Der Aspekt der Kreislaufwirtschaft spielt hier eine entscheidende Rolle. Anstatt Rohstoffe aus ökologisch sensiblen Gebieten zu beziehen, greift Suntory auf Abfallströme zurück, die bereits in der eigenen Lieferkette vorhanden sind. Das Unternehmen argumentiert, dass dies durch die Beschaffung von Rohstoffen innerhalb Japans auch Kostenvorteile generieren und die Abhängigkeit von importiertem Torf sowie die damit verbundenen Schwankungen in der Lieferkette verringern könnte. Dieses Argument gewinnt insbesondere in Märkten an Bedeutung, in denen Torfimporte zunehmend mit logistischen und regulatorischen Hürden konfrontiert sind.

Moräne

Surfinia-Sämlinge, die links in herkömmlichem Torfmoos gezogen wurden, und Surfinia-Sämlinge, die rechts in Teamoss gezogen wurden.

Die kommerzielle Produktion in Japan ist für 2027 geplant. Suntory Flowers beabsichtigt, die Produktion bis dahin auszuweiten und die Anbauversuche zu intensivieren. Das Unternehmen prüft außerdem, ob Reststoffe aus anderen Bereichen seiner Produktion in zukünftige Produktvarianten eingearbeitet werden können. Bei ausreichender Nachfrage erwägt Suntory Flowers eine Expansion ins Ausland, insbesondere nach Europa.

Europa bietet eine bedeutende strategische Chance. Mehrere Länder haben die Auflagen für den Torfabbau bereits verschärft, und der Gartenbausektor steht unter großem Druck, skalierbare Alternativen zu finden. Materialien aus Lebensmittel- und Getränkeabfällen könnten, sofern sie die funktionellen Eigenschaften von Torf zu wettbewerbsfähigen Kosten erreichen, bei kommerziellen Anbauern, die ihre Umweltbilanz und ihre regulatorischen Auflagen optimieren möchten, auf offene Ohren stoßen.

Es bestehen jedoch berechtigte Bedenken hinsichtlich der Skalierbarkeit. Teamoss ist derzeit auf Grüntee-Rückstände und Holzspäne angewiesen, die im Rahmen der eigenen Produktion von Suntory anfallen. Ob die Verfügbarkeit dieser Materialien ausreichen könnte, um einen breiteren Markt zu bedienen, der über die Produktionskapazitäten von Suntory hinausgeht, lässt sich aus den bisherigen Unternehmensangaben nicht eindeutig ableiten. Eine Produktion im Ausland würde vermutlich entweder den Export der Rohstoffe oder die Identifizierung gleichwertiger lokaler Abfallströme erfordern.

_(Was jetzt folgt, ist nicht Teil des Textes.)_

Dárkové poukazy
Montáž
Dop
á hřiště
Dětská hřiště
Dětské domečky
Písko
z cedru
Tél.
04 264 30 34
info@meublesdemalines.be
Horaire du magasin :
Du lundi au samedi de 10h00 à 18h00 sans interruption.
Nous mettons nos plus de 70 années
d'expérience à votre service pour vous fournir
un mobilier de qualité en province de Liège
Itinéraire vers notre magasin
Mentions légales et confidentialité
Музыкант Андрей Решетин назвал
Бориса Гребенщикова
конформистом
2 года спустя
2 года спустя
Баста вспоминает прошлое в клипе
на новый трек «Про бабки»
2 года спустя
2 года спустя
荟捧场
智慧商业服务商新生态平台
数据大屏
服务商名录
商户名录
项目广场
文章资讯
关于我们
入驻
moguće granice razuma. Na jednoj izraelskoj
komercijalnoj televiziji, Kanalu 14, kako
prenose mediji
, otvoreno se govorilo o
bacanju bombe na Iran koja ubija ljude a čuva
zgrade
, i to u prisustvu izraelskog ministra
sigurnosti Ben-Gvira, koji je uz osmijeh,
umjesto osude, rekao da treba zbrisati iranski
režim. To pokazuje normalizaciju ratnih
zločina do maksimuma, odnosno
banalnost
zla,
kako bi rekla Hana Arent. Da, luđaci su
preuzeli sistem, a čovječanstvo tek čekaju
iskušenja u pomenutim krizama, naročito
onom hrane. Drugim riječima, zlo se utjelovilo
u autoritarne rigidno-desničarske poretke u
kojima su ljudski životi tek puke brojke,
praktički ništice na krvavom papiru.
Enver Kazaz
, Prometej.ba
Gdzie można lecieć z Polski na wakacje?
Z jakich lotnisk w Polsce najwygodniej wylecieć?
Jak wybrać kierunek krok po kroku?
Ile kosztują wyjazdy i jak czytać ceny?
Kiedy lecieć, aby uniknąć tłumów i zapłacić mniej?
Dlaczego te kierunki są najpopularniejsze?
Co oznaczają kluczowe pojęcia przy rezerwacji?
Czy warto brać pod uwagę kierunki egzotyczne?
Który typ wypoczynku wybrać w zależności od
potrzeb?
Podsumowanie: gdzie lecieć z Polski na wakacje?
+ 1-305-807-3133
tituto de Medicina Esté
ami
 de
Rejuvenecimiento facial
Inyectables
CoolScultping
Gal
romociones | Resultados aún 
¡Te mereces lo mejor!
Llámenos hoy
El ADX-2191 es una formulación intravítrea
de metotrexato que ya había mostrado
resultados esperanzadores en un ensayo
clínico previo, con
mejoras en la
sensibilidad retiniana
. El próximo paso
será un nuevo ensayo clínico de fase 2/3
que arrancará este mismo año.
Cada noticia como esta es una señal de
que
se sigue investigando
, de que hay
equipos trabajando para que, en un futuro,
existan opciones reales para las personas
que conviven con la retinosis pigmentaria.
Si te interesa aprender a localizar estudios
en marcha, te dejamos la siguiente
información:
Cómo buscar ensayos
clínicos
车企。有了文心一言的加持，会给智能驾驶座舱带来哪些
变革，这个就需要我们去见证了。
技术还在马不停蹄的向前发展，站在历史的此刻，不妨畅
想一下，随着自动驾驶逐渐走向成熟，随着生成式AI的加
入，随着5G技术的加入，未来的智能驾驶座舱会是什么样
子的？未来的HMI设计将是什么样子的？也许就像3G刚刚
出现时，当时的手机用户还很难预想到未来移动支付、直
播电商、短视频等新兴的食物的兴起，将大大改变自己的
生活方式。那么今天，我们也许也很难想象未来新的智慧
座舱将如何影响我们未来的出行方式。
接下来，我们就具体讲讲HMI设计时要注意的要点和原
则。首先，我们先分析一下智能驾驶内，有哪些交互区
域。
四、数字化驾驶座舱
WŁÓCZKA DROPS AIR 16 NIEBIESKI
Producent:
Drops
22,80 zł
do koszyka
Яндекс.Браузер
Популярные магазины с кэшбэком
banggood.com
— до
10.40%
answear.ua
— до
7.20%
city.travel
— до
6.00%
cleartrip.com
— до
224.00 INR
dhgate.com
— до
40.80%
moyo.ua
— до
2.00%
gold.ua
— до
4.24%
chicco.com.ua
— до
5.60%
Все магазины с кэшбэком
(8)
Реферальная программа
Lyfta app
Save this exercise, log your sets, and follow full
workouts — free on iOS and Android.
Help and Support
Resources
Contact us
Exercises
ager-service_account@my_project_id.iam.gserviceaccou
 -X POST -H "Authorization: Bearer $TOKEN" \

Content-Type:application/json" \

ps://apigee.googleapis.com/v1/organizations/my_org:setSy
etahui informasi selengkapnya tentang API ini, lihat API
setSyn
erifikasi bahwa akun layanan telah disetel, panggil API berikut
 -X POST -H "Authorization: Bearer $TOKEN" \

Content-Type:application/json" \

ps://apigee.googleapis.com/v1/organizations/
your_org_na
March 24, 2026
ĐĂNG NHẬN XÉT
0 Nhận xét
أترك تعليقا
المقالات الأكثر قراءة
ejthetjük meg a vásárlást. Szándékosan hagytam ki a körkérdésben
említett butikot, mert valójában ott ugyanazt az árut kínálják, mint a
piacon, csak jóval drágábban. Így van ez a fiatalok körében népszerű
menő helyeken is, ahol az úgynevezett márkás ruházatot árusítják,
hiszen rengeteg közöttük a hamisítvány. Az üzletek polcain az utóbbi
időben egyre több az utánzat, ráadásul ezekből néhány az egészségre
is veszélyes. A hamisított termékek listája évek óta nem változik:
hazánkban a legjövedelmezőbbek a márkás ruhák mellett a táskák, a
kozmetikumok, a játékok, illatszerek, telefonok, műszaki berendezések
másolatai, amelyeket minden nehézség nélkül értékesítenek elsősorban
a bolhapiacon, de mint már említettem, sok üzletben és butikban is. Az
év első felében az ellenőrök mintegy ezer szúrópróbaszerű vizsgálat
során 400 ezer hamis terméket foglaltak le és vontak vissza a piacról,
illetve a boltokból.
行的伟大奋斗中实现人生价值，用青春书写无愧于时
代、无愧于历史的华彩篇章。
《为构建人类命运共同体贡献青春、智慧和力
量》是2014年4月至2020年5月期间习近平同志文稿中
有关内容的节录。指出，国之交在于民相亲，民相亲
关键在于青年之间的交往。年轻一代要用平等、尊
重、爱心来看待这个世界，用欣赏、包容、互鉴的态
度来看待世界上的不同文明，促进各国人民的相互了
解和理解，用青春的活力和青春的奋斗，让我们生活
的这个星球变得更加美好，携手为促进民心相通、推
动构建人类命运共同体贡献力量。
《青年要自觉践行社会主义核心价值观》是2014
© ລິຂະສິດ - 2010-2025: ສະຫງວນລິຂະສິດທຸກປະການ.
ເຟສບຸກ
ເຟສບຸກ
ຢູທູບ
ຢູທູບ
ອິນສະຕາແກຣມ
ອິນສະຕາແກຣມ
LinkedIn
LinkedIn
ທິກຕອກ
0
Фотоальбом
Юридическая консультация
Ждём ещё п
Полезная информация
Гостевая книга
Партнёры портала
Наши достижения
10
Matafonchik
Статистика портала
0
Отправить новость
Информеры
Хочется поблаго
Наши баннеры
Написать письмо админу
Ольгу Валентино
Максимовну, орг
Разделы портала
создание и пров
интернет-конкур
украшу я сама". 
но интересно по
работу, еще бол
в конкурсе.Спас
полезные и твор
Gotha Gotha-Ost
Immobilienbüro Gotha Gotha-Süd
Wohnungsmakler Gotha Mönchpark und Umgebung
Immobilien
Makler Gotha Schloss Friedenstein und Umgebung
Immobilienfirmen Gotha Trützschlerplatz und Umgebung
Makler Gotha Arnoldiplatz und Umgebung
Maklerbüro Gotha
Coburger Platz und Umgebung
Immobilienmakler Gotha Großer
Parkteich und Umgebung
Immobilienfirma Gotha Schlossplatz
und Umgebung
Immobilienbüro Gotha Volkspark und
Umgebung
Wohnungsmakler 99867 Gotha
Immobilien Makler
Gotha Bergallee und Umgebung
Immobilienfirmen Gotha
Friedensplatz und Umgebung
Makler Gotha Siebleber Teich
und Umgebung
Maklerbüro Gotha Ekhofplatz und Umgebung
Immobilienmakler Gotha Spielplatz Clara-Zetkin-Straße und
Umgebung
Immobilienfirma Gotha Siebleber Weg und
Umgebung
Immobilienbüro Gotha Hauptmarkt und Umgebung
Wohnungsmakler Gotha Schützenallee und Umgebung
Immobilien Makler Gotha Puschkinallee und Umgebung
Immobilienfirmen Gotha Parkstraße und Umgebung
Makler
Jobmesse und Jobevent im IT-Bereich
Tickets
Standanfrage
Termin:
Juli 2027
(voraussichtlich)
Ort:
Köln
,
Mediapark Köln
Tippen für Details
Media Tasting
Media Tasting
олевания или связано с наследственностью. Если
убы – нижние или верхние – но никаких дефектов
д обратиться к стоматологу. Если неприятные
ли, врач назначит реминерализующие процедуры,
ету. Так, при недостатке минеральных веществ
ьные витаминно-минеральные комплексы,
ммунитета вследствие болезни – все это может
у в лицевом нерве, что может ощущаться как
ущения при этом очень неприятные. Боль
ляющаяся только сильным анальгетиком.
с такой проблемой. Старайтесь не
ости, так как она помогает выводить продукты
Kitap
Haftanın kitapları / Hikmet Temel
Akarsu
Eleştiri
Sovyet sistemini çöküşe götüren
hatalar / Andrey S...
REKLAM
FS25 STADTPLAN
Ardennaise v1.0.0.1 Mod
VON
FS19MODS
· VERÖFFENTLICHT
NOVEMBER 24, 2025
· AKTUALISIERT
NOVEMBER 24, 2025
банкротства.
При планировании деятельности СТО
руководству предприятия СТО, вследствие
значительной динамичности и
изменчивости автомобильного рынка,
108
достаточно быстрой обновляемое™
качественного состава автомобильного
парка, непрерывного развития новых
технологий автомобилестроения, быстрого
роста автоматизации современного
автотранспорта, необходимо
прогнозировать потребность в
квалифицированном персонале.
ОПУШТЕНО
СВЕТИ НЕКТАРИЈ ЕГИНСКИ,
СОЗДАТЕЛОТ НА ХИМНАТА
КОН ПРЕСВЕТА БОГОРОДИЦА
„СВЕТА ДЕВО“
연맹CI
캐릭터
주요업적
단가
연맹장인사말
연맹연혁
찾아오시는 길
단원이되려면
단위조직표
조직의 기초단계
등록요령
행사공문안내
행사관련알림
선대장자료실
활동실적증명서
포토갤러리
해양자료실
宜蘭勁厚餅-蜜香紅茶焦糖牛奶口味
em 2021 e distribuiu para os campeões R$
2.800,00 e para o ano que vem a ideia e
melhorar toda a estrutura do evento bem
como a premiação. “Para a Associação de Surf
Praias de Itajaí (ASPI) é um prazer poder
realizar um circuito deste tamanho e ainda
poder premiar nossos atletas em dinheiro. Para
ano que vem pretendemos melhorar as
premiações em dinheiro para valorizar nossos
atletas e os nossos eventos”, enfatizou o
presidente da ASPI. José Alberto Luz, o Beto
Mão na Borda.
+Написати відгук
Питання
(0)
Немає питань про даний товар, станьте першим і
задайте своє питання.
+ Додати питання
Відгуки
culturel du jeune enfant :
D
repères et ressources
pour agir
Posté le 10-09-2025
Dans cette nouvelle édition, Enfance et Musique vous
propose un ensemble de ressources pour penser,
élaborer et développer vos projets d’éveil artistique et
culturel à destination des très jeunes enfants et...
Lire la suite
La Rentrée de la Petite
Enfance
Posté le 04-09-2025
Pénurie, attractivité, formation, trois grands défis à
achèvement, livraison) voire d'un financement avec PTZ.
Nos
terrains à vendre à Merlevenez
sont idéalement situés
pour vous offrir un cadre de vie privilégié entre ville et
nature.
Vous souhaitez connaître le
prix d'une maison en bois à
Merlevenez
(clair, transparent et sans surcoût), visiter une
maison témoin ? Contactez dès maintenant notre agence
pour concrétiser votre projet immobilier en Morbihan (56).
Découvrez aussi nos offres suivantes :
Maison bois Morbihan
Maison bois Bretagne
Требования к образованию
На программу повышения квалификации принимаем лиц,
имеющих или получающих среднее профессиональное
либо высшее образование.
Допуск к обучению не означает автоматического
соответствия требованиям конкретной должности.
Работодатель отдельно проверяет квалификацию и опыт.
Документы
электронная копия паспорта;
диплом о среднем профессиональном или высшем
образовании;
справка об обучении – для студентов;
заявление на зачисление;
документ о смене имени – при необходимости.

Der breitere Kontext ist geprägt von zunehmender kommerzieller Aktivität im Bereich der Torfersatzstoffe. Kokosfasern, gewonnen aus Kokosnussschalen, haben sich etabliert, und verschiedene Kompostmaterialien finden in der kommerziellen Gartenbauwirtschaft Anwendung. Teamoss betritt einen wettbewerbsintensiven Markt, wobei die Verwendung von Reststoffen aus der Lebensmittel- und Getränkeverarbeitung als primärer Rohstoff einen eigenständigen Ansatz darstellt.

Suntory hat bisher weder detaillierte technische Spezifikationen noch unabhängige Studiendaten veröffentlicht. Das angestrebte Vermarktungsjahr 2027 gibt dem Unternehmen Zeit, diese Datengrundlage zu schaffen. Für Investoren und Einkäufer im Gartenbausektor lohnt es sich, die Entwicklungen im Auge zu behalten, auch wenn eine fundierte Bewertung von Daten abhängt, die noch nicht öffentlich zugänglich gemacht wurden.